TRANSPARENCY

Saccos to disclose defaulters credit information

Saccos will be required to put out information on members’ performing and non-performing loans.

In Summary

•Saccos increased amounts set aside to cater to bad loans by 42.5 per cent to Sh15.26 billion in the year ended December 2018

•MPs, however, believe the Sacco industry woes are a result of poor lending practices forcing Saccos into bankruptcy

Dan Marube, CEO of Co-operatives Alliance of Kenya and MD of KUSCCO George Ototo during the Co-operative leaders' consultative town hall meeting in Nairobi on May 7, 2019
Dan Marube, CEO of Co-operatives Alliance of Kenya and MD of KUSCCO George Ototo during the Co-operative leaders' consultative town hall meeting in Nairobi on May 7, 2019
Image: ELIZABETH KIVUVA

New rules under the Sacco Society (Amendment) Bill, 2018 will now require Saccos to share credit information on loan defaulters to root out reckless borrowing.

On Wednesday, Members of the 12th parliament were all in agreement that saccos needed to put out information on members’ performing and non-performing loans.

“With the inclusion of this, we will not have people moving from one Sacco to another because the Saccos will be able to share information amongst themselves, especially on good and bad members,” Kieni MP Kanini Kega told members of the National Assembly on Wednesday.

The credit information once shared with Credit Reference Bureaus can be available to other licensed financial institutions as a guiding tool on how to assess different borrowers based on their credit score.

“Sharing of information on credit by logging deposit Saccos into credit reference bureaus is a good development in warding off bad borrowers,” Cooperative Alliance of Kenya executive director Daniel Marube said when he appeared before the Departmental Committee on Trade, Industry and Cooperatives.

In a report released last month, the Sacco Societies Regulatory Authority (Sasra) shows Saccos increased amounts set aside to cater to bad loans by 42.5 per cent to Sh15.26 billion in the year ended December 2018.

According to the regulator, this was largely driven by the adoption of new IFRS9 accounting standards, which came into effect last January.

“The sharp increase in the provisioning for loan losses was occasioned by the implementation of IFRS 9 by Saccos, which led a relatively higher provision than previously undertaken,” the report stated.

MPs, however, believe the Sacco industry woes are a result of poor lending practices forcing Saccos into bankruptcy.

“In this country we have suffered from conmen, who hop from one Sacco to another without declaring their debts.

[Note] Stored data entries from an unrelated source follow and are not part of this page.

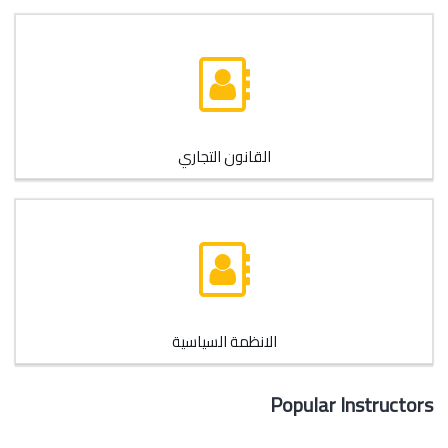
القانون التجاري
الانظمة السياسية
Popular Instructors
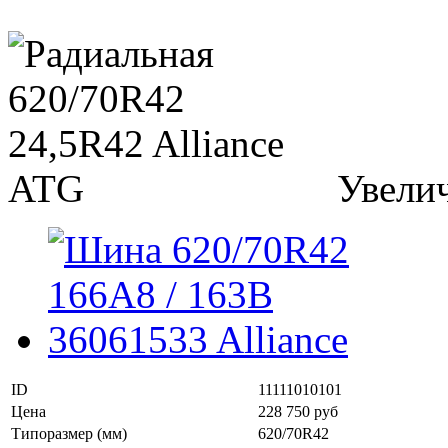
Увели
ID
11111010101
Цена
228 750 руб
Типоразмер (мм)
620/70R42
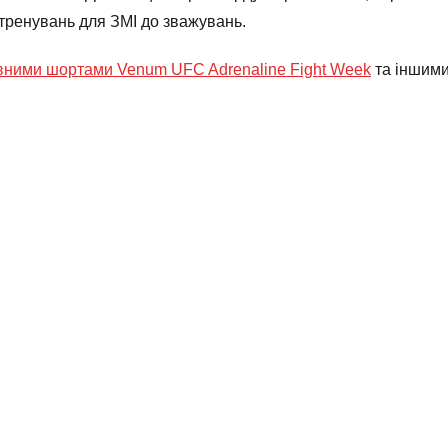
 тренувань для ЗМІ до зважувань.
вними шортами Venum UFC Adrenaline Fight Week
та іншими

Once this is passed, it will make it difficult for the men and women of this country who want to bankrupt Saccos. Saccos are everything for any developing country,” Mavoko MP Patrick Makau said.

The move is part of the government’s efforts to restore sanity in a sector that controls over $5 billion (Sh568.3 billion) in members’ savings.

With growing concerns over mismanagement, fraud and bad loans in the Sacco industry, the government is also planning to shut down 2,200 Saccos countrywide.

This means nearly a third of 7,300 Saccos currently operation in the Kenyan market have been declared as either “dormant” or “unknown”, according to official records.

With all these Saccos targeted for closure, it is the savers who risk losing billions where Nairobi County has the highest number of struggling co-operatives, while Mombasa and Machakos have more dead institutions than thriving ones.